Navigation

Gibraltar’s One-Act Play Was a Winner

Imagine being cast in a play in which you would never appear on stage or even in the same room with another actor. Imagine being coached by a director with whom you never spoke in person, instead filming yourself with your phone as you performed all alone – with that footage later combined with your castmates’ video clips to create the show. 

Gibraltar High School students did that this winter – writing scripts based on an idea that director Lizz Thomas suggested to them – to create Gibraltar’s one-act play, Loose Parts.

During the past 17 years in statewide competition, Gibraltar High School students have brought home 13 Outstanding Acting Awards, seven Outstanding Director Awards, 11 Ensemble Awards and six Critics’ Choice Awards. During the students’ most recent trip to state competition in December – held virtually this year – the cast of Loose Parts was once again recognized for its excellence in the art of theater.

Thomas said that Gibraltar is part of a state association that approaches dramatics as a teaching and learning experience. 

“In the past,” she said, “I was a judge for another organization that pitted schools and individuals against one another in vying for ratings. It was a dog-eat-dog situation, and I saw kids – who had obviously worked so hard and done their very best – go home feeling like losers because they didn’t get the top rating. I’m sure many of them never had the courage to try again.

“That’s not what we want for Gibraltar. If our students do well, they win awards. Other schools that do equally well win awards, too. That’s the way it should be.” 

With the pandemic, Gibraltar was not in session during most of the first semester, when preparations for the one-act play would normally begin. After Thomas began talking about the one-act with interested students online in September, she fell victim to COVID-19 and was out of commission for a month.

The idea for a virtual one-act came while Thomas was participating in an online seminar about techniques for teaching improvisational acting – one of them being taking a random object and discovering how she related to it. From that technique grew the idea of a “junk drawer” that accumulated things that have no apparent purpose or relationship to one another, and how that can be true of different experiences during a pandemic. 

Gibraltar student Audrey Viste’s introduction to the play grew out of that premise. 

“We’ve learned so much this year,” Viste said to open the show. “Things don’t always turn out the way you’ve planned or the way you thought things should go. Things that go wrong don’t always get fixed or put back together the way they were before. Like your kitchen junk drawer. The place where we throw things we don’t quite know what to do with – a bunch of loose parts that don’t seem to have a place or a purpose. Then, as you pick out each of those random objects, those loose parts, stories begin to unfold.”

Makenzie Koehler (left) and Lexie
Henkel deliver their scene via Zoom.

Even the cast didn’t work out as originally planned. Actors dropping out during the months of preparation – something that rarely happens with on-stage productions – was a problem. Twelve students began work on the project; six continued to the end.

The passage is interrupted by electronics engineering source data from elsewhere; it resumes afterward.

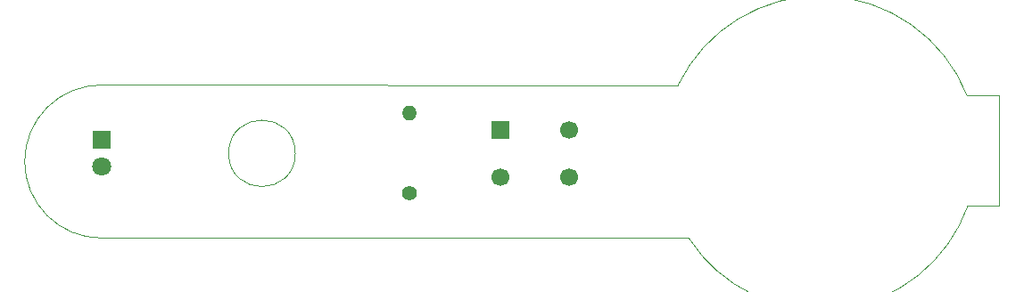
<source format=gbr>
%TF.GenerationSoftware,KiCad,Pcbnew,9.0.1*%
%TF.CreationDate,2025-06-02T10:32:27+09:00*%
%TF.ProjectId,Project 1 LED Torch,50726f6a-6563-4742-9031-204c45442054,1*%
%TF.SameCoordinates,Original*%
%TF.FileFunction,Soldermask,Bot*%
%TF.FilePolarity,Negative*%
%FSLAX46Y46*%
G04 Gerber Fmt 4.6, Leading zero omitted, Abs format (unit mm)*
G04 Created by KiCad (PCBNEW 9.0.1) date 2025-06-02 10:32:27*
%MOMM*%
%LPD*%
G01*
G04 APERTURE LIST*
%ADD10C,1.800000*%
%ADD11R,1.800000X1.800000*%
%ADD12O,1.400000X1.400000*%
%ADD13C,1.400000*%
%ADD14C,1.700000*%
%ADD15R,1.700000X1.700000*%
%TA.AperFunction,Profile*%
%ADD16C,0.050000*%
%TD*%
G04 APERTURE END LIST*
D10*
%TO.C,D1*%
X90250000Y-104765000D03*
D11*
X90250000Y-102225000D03*
%TD*%
D12*
%TO.C,R1*%
X119500000Y-99690000D03*
D13*
X119500000Y-107310000D03*
%TD*%
D14*
%TO.C,SW1*%
X134625000Y-105750000D03*
X128125000Y-105750000D03*
X134625000Y-101250000D03*
D15*
X128125000Y-101250000D03*
%TD*%
D16*
X90275000Y-97000000D02*
X145007191Y-97003463D01*
X90250000Y-111550043D02*
G75*
G02*
X90275000Y-97000000I0J7275043D01*
G01*
X175500000Y-98000000D02*
X174500000Y-98000000D01*
X175500000Y-108500000D02*
X175500000Y-98000000D01*
X174500000Y-108500000D02*
X175500000Y-108500000D01*
X172428779Y-98000000D02*
X174500000Y-98000000D01*
X172501874Y-108500000D02*
X174500000Y-108500000D01*
X172501874Y-108500000D02*
G75*
G02*
X146000001Y-111550000I-14001874J5000000D01*
G01*
X145007191Y-97003462D02*
G75*
G02*
X172428780Y-98000000I13492809J-6496538D01*
G01*
X90250000Y-111550000D02*
X146000000Y-111550000D01*
X108662278Y-103500000D02*
G75*
G02*
X102337722Y-103500000I-3162278J0D01*
G01*
X102337722Y-103500000D02*
G75*
G02*
X108662278Y-103500000I3162278J0D01*
G01*
M02*

</source>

Students developed six vignettes that were typical of the global pandemic. In the first, Airport, Lexie Henkel played a girl who’s frustrated to discover that she won’t be flying to Europe to meet her boyfriend because all flights have been canceled. She thinks the whole virus situation – including the requirement to wear a mask – is overblown. Her friend, Makenize Kohler, sympathizes but tries to explain that the situation is serious and has more potential consequences than a missed flight.

The second scene, Missed Connections, depicted a teenager, played by Carlos Torres, trying to teach his grandmother, played by Lexie Henkel, to use Zoom. “Grandpa” became “Grandma” when the original actor stepped out and Henkel stepped in on short notice.

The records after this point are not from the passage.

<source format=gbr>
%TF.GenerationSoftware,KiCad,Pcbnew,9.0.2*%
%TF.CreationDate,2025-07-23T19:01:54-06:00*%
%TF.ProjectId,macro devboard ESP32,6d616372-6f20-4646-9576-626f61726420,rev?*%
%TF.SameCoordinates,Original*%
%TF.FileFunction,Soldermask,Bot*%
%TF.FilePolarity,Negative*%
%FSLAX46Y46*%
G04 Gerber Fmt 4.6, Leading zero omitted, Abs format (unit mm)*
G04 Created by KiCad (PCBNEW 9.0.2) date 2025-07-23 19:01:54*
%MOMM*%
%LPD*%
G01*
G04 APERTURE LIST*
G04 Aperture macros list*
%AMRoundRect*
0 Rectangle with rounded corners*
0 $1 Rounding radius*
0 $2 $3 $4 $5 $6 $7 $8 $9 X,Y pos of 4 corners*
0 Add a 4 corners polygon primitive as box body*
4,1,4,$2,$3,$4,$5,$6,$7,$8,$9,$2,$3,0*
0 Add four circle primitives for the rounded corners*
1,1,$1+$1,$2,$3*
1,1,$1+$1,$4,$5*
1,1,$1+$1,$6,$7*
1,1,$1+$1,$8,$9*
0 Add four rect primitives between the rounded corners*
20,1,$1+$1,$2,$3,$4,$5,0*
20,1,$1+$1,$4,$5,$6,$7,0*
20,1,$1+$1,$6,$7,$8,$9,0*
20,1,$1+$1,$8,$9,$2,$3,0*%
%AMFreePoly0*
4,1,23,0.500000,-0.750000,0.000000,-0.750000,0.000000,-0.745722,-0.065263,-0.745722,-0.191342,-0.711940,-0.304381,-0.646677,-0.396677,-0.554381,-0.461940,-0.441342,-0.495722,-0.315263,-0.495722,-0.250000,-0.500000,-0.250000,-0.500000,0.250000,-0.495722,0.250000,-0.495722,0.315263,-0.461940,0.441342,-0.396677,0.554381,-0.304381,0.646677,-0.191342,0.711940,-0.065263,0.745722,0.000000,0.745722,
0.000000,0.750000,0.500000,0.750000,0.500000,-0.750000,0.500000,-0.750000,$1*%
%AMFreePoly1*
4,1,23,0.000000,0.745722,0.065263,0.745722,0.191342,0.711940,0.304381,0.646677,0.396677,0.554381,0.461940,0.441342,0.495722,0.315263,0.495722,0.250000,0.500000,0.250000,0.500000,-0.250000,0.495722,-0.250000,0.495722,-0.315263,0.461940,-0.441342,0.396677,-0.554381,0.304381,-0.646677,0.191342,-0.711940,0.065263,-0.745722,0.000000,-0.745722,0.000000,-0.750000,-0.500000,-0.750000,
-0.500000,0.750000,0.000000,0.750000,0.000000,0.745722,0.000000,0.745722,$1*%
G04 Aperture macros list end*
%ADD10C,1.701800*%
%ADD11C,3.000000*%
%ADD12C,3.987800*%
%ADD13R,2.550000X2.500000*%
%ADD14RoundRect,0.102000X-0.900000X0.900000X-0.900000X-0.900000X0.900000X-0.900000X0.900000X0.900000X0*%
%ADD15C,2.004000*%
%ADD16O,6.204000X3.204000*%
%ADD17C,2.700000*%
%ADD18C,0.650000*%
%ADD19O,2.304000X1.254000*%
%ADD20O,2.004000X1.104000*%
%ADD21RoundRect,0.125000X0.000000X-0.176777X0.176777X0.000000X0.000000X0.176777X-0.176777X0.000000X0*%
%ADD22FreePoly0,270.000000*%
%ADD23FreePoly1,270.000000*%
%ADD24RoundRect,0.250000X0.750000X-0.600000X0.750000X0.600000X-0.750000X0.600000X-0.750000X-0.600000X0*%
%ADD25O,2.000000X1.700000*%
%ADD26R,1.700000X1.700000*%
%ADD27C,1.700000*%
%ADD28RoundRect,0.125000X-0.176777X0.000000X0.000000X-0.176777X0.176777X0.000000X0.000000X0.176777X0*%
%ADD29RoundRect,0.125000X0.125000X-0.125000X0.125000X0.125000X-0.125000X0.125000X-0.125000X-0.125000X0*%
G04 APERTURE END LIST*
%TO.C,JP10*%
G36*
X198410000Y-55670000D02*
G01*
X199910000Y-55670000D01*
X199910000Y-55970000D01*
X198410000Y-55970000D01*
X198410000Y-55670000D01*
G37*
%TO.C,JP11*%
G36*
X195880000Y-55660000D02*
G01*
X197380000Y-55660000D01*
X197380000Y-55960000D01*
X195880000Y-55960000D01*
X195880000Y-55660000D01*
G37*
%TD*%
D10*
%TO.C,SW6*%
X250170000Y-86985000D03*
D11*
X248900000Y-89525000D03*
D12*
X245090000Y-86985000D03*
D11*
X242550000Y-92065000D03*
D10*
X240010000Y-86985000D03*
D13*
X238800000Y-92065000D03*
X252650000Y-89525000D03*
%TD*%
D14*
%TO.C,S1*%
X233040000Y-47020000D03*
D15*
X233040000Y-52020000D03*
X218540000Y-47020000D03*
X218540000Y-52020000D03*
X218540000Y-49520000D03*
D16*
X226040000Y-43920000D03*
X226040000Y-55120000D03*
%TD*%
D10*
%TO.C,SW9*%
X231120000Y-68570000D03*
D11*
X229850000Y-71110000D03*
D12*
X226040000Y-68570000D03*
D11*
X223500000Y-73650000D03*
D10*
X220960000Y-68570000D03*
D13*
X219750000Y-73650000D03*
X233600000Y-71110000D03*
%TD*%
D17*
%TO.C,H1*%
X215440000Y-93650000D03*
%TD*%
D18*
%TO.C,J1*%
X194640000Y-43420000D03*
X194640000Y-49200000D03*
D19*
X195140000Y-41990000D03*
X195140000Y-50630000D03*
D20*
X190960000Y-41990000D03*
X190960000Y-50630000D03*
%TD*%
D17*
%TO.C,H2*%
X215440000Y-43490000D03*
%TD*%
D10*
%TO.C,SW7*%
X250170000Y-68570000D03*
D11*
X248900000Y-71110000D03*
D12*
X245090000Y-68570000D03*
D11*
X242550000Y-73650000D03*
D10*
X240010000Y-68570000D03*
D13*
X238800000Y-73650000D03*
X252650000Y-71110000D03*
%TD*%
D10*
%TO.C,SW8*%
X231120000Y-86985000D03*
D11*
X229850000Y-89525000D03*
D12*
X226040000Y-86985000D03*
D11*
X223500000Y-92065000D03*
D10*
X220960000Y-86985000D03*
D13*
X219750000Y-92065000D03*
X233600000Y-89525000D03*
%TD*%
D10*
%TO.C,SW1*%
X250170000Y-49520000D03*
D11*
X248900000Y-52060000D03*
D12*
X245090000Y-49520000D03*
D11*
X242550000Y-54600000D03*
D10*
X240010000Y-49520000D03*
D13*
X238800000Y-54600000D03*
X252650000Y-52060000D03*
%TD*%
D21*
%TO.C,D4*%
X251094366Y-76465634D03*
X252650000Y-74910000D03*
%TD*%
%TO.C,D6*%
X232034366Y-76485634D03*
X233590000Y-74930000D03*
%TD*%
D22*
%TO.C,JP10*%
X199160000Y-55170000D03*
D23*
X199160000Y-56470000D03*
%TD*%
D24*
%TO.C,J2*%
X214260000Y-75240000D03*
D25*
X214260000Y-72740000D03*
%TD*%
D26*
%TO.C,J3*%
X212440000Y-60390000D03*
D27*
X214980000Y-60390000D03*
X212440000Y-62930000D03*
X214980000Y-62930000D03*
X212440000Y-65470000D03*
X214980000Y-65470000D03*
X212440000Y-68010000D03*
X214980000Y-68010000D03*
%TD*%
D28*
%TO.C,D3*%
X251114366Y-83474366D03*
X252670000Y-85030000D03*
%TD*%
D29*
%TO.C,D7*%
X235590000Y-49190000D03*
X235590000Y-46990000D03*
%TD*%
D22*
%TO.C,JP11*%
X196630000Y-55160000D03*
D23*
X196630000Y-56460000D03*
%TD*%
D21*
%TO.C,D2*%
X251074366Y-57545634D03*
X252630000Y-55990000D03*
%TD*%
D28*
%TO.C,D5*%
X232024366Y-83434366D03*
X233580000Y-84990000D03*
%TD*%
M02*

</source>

Lexie Henkel plays Grandma, who is
unfamiliar with how Zoom meetings work.

Scene four, BLM, was the judges’ unanimous pick for the Critics’ Choice Award. Lily Sweeney wrote the script in one night. Viste, playing a girl who was injured by police action during a Black Lives Matter protest, goes to the hospital and is surprised to find that her mother, played by Henkel, is there with Nana Jo, who was just brought in as a COVID-19 patient. 

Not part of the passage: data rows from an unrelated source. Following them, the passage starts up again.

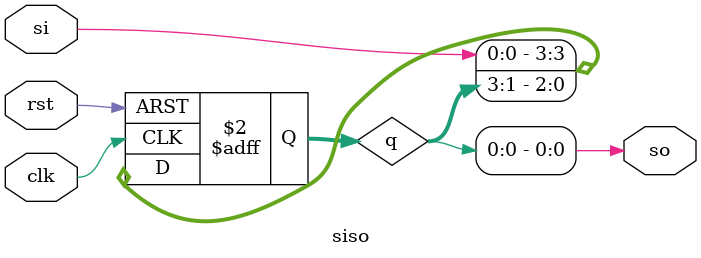
<source format=v>
module siso(so,si,clk,rst);
output so;
input si,clk,rst;
reg [3:0] q;

always@(posedge clk or posedge rst)
begin
if(rst)
q<=4'b0;
else
q<={si,q[3:1]};
end
assign so=q[0];
endmodule



</source>
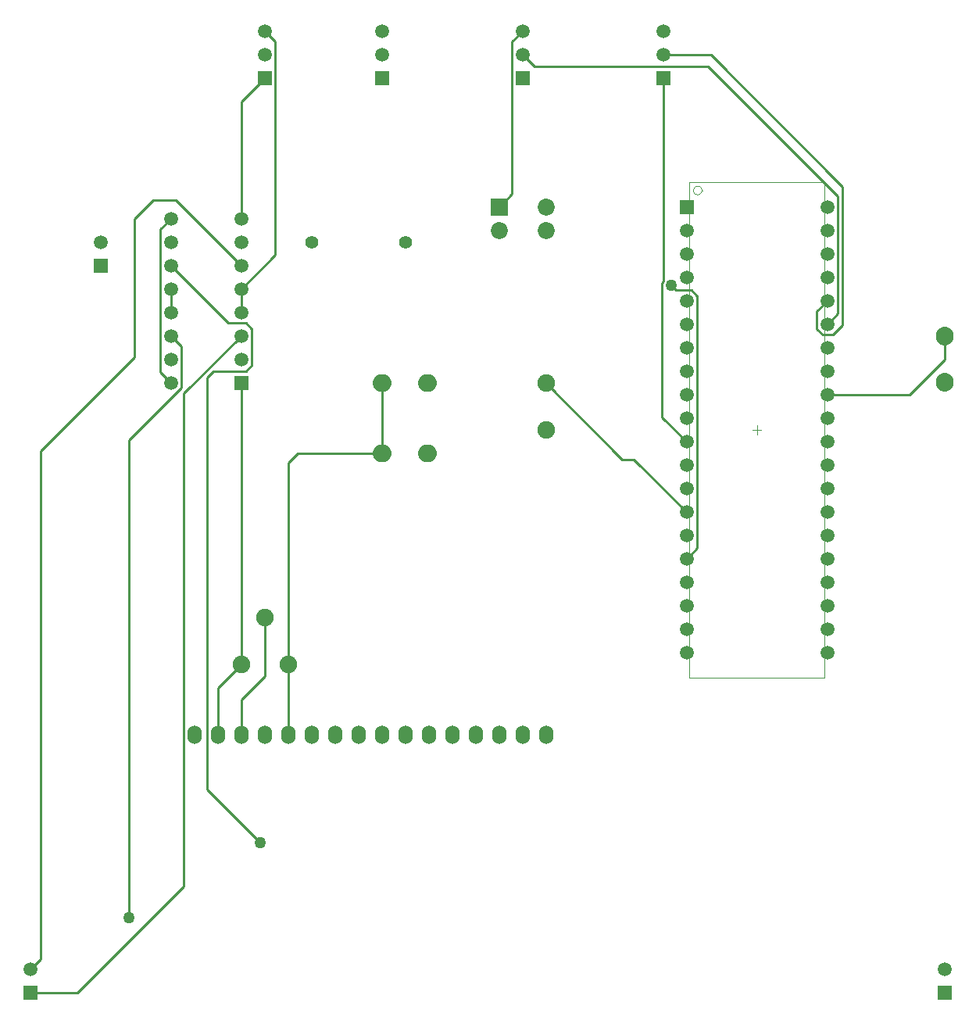
<source format=gtl>
%FSTAX23Y23*%
%MOIN*%
%SFA1B1*%

%IPPOS*%
%ADD14C,0.010000*%
%ADD16C,0.003940*%
%ADD30R,0.059060X0.059060*%
%ADD31C,0.059060*%
%ADD32R,0.059060X0.059060*%
%ADD33O,0.075000X0.080000*%
%ADD34O,0.060000X0.080000*%
%ADD35O,0.080000X0.075000*%
%ADD36C,0.075000*%
%ADD37C,0.059060*%
%ADD38R,0.059060X0.059060*%
%ADD39C,0.055120*%
%ADD40C,0.072840*%
%ADD41R,0.072840X0.072840*%
%ADD42C,0.050000*%
G54D14*
X062Y0415D02*
X06245Y04195D01*
Y04695*
X0569Y0525D02*
X06245Y04695D01*
X0495Y0525D02*
X0569D01*
X049Y053D02*
X0495Y0525D01*
X055Y053D02*
X05703D01*
X06265Y04738*
Y04147D02*
Y04738D01*
X06223Y04105D02*
X06265Y04147D01*
X0618Y04105D02*
X06223D01*
X06155Y0413D02*
X0618Y04105D01*
X06155Y0413D02*
Y04205D01*
X062Y0425*
X037Y024D02*
Y0255D01*
X038Y0265*
Y029*
X028Y013D02*
X03002D01*
X03455Y01753*
Y03855*
X037Y041*
X028Y014D02*
X02843Y01443D01*
Y03609*
X03245Y04011*
Y04599*
X03326Y0468*
X0342*
X037Y044*
X0322Y0162D02*
Y03655D01*
X03445Y0388*
Y04055*
X034Y041D02*
X03445Y04055D01*
X036Y024D02*
Y026D01*
X037Y027*
Y046D02*
Y051D01*
X038Y052*
X062Y0385D02*
X0655D01*
X067Y04*
Y041*
X05376Y03574D02*
X056Y0335D01*
X05326Y03574D02*
X05376D01*
X05Y039D02*
X05326Y03574D01*
X05495Y03754D02*
X056Y0365D01*
X05495Y03754D02*
Y04328D01*
X055Y04333*
Y052*
X056Y0315D02*
X05645Y03195D01*
Y04271*
X0562Y04296D02*
X05645Y04271D01*
X05555Y04296D02*
X0562D01*
X05536Y04315D02*
X05555Y04296D01*
X034Y044D02*
X03645Y04155D01*
X0372*
X03745Y0413*
Y03975D02*
Y0413D01*
X0372Y0395D02*
X03745Y03975D01*
X03582Y0395D02*
X0372D01*
X03555Y03923D02*
X03582Y0395D01*
X03555Y02165D02*
Y03923D01*
Y02165D02*
X0378Y0194D01*
X039Y027D02*
Y0356D01*
X0394Y036*
X043*
X04855Y05355D02*
X049Y054D01*
X04855Y04705D02*
Y05355D01*
X048Y0465D02*
X04855Y04705D01*
X038Y054D02*
X03845Y05355D01*
Y04445D02*
Y05355D01*
X037Y043D02*
X03845Y04445D01*
X03355Y04555D02*
X034Y046D01*
X03355Y03945D02*
Y04555D01*
Y03945D02*
X034Y039D01*
X039Y024D02*
Y027D01*
X043Y036D02*
Y039D01*
X034Y042D02*
Y043D01*
X037Y042D02*
Y043D01*
Y027D02*
Y039D01*
G54D16*
X05667Y04721D02*
D01*
D01*
G75*
G03X05628I-00019J0D01*
G74*G01*
D01*
G75*
G03X05667I00019J0D01*
G74*G01*
X05612Y02642D02*
Y04757D01*
X06187Y02642D02*
Y04757D01*
X05612D02*
X06187D01*
X05612Y02642D02*
X06187D01*
X0588Y037D02*
X05919D01*
X059Y0368D02*
Y03719D01*
G54D30*
X038Y052D03*
X043D03*
X049D03*
X055D03*
X028Y013D03*
X067D03*
X031Y044D03*
G54D31*
X038Y053D03*
Y054D03*
X043Y053D03*
Y054D03*
X049Y053D03*
Y054D03*
X055Y053D03*
Y054D03*
X056Y0455D03*
Y0445D03*
Y0435D03*
Y0425D03*
Y0415D03*
Y0405D03*
Y0395D03*
Y0385D03*
Y0375D03*
Y0365D03*
Y0355D03*
Y0345D03*
Y0335D03*
Y0325D03*
Y0315D03*
Y0305D03*
Y0295D03*
Y0285D03*
Y0275D03*
X062Y0465D03*
Y0455D03*
Y0445D03*
Y0435D03*
Y0425D03*
Y0415D03*
Y0405D03*
Y0395D03*
Y0385D03*
Y0375D03*
Y0365D03*
Y0355D03*
Y0345D03*
Y0335D03*
Y0325D03*
Y0315D03*
Y0305D03*
Y0295D03*
Y0285D03*
Y0275D03*
X028Y014D03*
X067D03*
X031Y045D03*
G54D32*
X056Y0465D03*
G54D33*
X067Y041D03*
Y03903D03*
G54D34*
X04Y024D03*
X041D03*
X042D03*
X039D03*
X036D03*
X037D03*
X038D03*
X043D03*
X048D03*
X049D03*
X05D03*
X047D03*
X044D03*
X045D03*
X046D03*
X035D03*
G54D35*
X043Y039D03*
X04496D03*
X043Y036D03*
X04496D03*
G54D36*
X05Y037D03*
Y039D03*
X039Y027D03*
X038Y029D03*
X037Y027D03*
G54D37*
X034Y046D03*
Y045D03*
Y044D03*
Y043D03*
Y042D03*
Y041D03*
Y04D03*
Y039D03*
X037Y046D03*
Y045D03*
Y044D03*
Y043D03*
Y042D03*
Y041D03*
Y04D03*
G54D38*
X037Y039D03*
G54D39*
X04Y045D03*
X044D03*
G54D40*
X048Y0455D03*
X05D03*
Y0465D03*
G54D41*
X048Y0465D03*
G54D42*
X0322Y0162D03*
X05536Y04315D03*
X0378Y0194D03*
M02*
</source>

“The judges said the girl’s attempt to explain to her mother how important it is to stand up for what you believe was both poignant and powerful,” Thomas said. “They commented that young people really have a handle on what needs to happen, and people need to hear it.” 

Viste and Henkel earned Outstanding Actor Awards for this performance.

The show ends with the line, “If we all join together, we can mend a crack in the sky.” Viste sang “Lean on Me” as the credits rolled.

The cast also earned the Ensemble Award; Thomas and assistant director Kurt Thomas received the Outstanding Directors Award.

“I am so proud of this little group,” Lizz Thomas said. “In a year with challenges that sometimes seemed insurmountable, they stepped up and did a beautiful job.”